SOURCE ▸
——————————

Ransomed (2023)

Loosely based on true events, Ransomed, from director Kim Seong-hun (2016’s Tunnel), sets into motion with the abduction — and presumed death — of a South Korean diplomat by Lebanese terrorists in Beirut.

One year later, however, a telephone call of Morse code to the South Korean government suggests the diplomat is alive. Rather than risk embarrassment, Foreign Affairs officials decide to go around proper channels — like intelligence agencies — and pursue an under-the-radar rescue operation. They send the mild-mannered company man who answered that late-night call: Deputy Lee Min-jun (Ha Jung-woo of Park Chan-wook’s The Handmaiden). 

With a cash ransom of $2.5 million on his person, Min-jun lands in Beirut and gains an partner in slick-talking cabbie Pan-su (Ju Ji-hoon, The Spy Gone North). Pan-su’s an unwitting partner at first, forced into the situation by mere accident.

So begins the formula of every American buddy action-comedy of the 1980s and ’90s, only Ransomed often diverts from that well-laid path. Seong-hun offers no quips, no catchphrases, no “I’m too old for this shit”-type of shenanigans. As “wacky” as the poster sells the film, the film is not interested in being, say, Rush Hour 4.

This makes sense. Although compelling for the screen, the real-ilfe story of Do Chae Sung was too dire and dangerous to play for laughs. Seong-hun respects that while also administering the proper dosage of adrenaline to give the action sequences the punch to which modern audiences are accustomed.

Ransomed isn’t perfect, but Jung-woo and Ji-hoon — individually and in their interplay — often make you believe otherwise, except in an Act 2 lag. Knowledge of Eastern world politics may help you better understand the the plot nuances, but in terms of pure entertainment, the film transcends all barriers. —Rod Lott

Get it at Amazon.

Destroy All Neighbors (2024)

For lovers of wacky plots, goopy 1980s-inspired practical effects and prog rock, Destroy All Neighbors delivers the goods. The Shudder original film follows William (Jonah Ray, Netflix’s Mystery Science Theater 3000), an aspiring musician toiling away at his magnum opus, a spacey prog album he’s been fine-tuning for years. His girlfriend, Emily (Kiran Deol, Seven Psychopaths), supports William’s endeavors, even as she grows tired of his excuses for not finishing the record. His latest distraction is new neighbor Vlad (Alex Winter, aka Bill from the Bill & Ted films), who plays loud techno music all hours of the day while noisily working out. 

The racket becomes unbearable for William, so he works up the nerve to confront Vlad face to face, but through a series of mishaps ends up accidentally decapitating the man. Rather than go to the police, William first dismembers then disposes of the corpse — or at least he tries.

Vlad, it turns out, can still talk and control his severed limbs, and he continues tormenting William, returning to his apartment after being dumped in the woods. Fortunately, the pair manage to bury the hatchet and become friends. Unfortunately, keeping one murder secret inevitably means William has to kill again. From there, the bodies start piling up.

——————————

INFORMATION SHOWN ▸
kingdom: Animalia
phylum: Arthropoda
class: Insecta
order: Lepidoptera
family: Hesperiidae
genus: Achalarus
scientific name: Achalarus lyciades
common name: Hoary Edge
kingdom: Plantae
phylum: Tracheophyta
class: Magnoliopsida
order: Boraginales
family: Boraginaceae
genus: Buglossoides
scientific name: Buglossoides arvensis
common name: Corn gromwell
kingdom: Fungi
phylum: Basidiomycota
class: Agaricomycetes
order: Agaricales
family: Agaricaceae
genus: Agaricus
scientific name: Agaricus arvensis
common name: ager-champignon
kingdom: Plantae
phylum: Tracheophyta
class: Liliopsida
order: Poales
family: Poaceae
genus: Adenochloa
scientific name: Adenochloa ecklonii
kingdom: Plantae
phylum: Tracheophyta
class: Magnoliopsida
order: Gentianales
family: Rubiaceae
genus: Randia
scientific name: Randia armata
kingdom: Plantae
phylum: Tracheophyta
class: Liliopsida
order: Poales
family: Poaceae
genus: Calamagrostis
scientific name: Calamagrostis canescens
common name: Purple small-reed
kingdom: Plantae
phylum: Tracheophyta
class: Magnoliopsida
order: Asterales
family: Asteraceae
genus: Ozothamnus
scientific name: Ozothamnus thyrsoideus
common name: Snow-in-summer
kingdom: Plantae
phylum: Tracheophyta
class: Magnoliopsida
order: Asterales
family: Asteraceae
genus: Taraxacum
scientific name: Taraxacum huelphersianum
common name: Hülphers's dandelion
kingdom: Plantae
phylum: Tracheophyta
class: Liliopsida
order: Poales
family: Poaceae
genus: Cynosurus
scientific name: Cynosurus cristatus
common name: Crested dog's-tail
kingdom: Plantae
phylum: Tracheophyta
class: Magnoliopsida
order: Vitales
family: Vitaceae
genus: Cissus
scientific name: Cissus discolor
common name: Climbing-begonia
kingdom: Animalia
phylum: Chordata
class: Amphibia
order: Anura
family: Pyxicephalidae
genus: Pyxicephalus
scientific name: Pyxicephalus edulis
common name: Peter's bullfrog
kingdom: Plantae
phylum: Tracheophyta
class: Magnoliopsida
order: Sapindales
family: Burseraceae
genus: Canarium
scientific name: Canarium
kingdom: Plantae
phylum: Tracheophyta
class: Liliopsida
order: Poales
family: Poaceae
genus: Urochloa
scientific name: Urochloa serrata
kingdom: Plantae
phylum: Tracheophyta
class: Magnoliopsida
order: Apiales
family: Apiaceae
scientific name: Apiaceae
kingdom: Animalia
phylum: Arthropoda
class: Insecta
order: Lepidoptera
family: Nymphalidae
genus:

——————————

DO THIS ▸
Extend the movie reviews, picking up right after "From there, the bodies start piling up."

OUTPUT OF THE TASK ▸
Writers Mike Benner, Jared Logan and Charlies A. Pieper, along with director Josh Forbes (Contracted: Phase 2), craft a tale that need not be taken too seriously. The film is deeply silly in the best ways possible. It’s a gorier Bugs Bunny cartoon, a less perverse Re-Animator. Ray particularly shines as the hapless William, while Winter, using a thick Romanian accent and wearing prosthetics so heavy he’s unrecognizable, quite literally disappears into his role. Hollywood veteran Gabe Bartalos designed Winter’s makeup, and his resume includes work on Friday the 13th Part VI: Jason Lives, The Texas Chainsaw Massacre Part 2, Frankenhooker and several Leprechaun films, to name just a few. 

With just under an hour and a half runtime, Destroy All Neighbors is a quick, hilarious and gory good time. Put it on when you want something goofy and gross, but not too heavy. —Christopher Shultz

Get it at Amazon.

Mummy Movies: A Comprehensive Guide

To, ahem, wrap things up from the outset: With Mummy Movies: A Comprehensive Guide, Bryan Senn does it again!

Fresh from the slopes of 2022’s Ski Films, the prolific author unearths 138 mummy films in total after the applying all his filters: no shorts, no TV episodes, no hardcore porn, no fleeting appearances and no fakes. While that last qualifier smothers my hopes of reading Senn tear into The Mummy Theme Park, what’s left (read: a lot!) is sure to delight any fan of the subgenre. Horror naturally makes up a good chunk of that, but is hardly the stopping point.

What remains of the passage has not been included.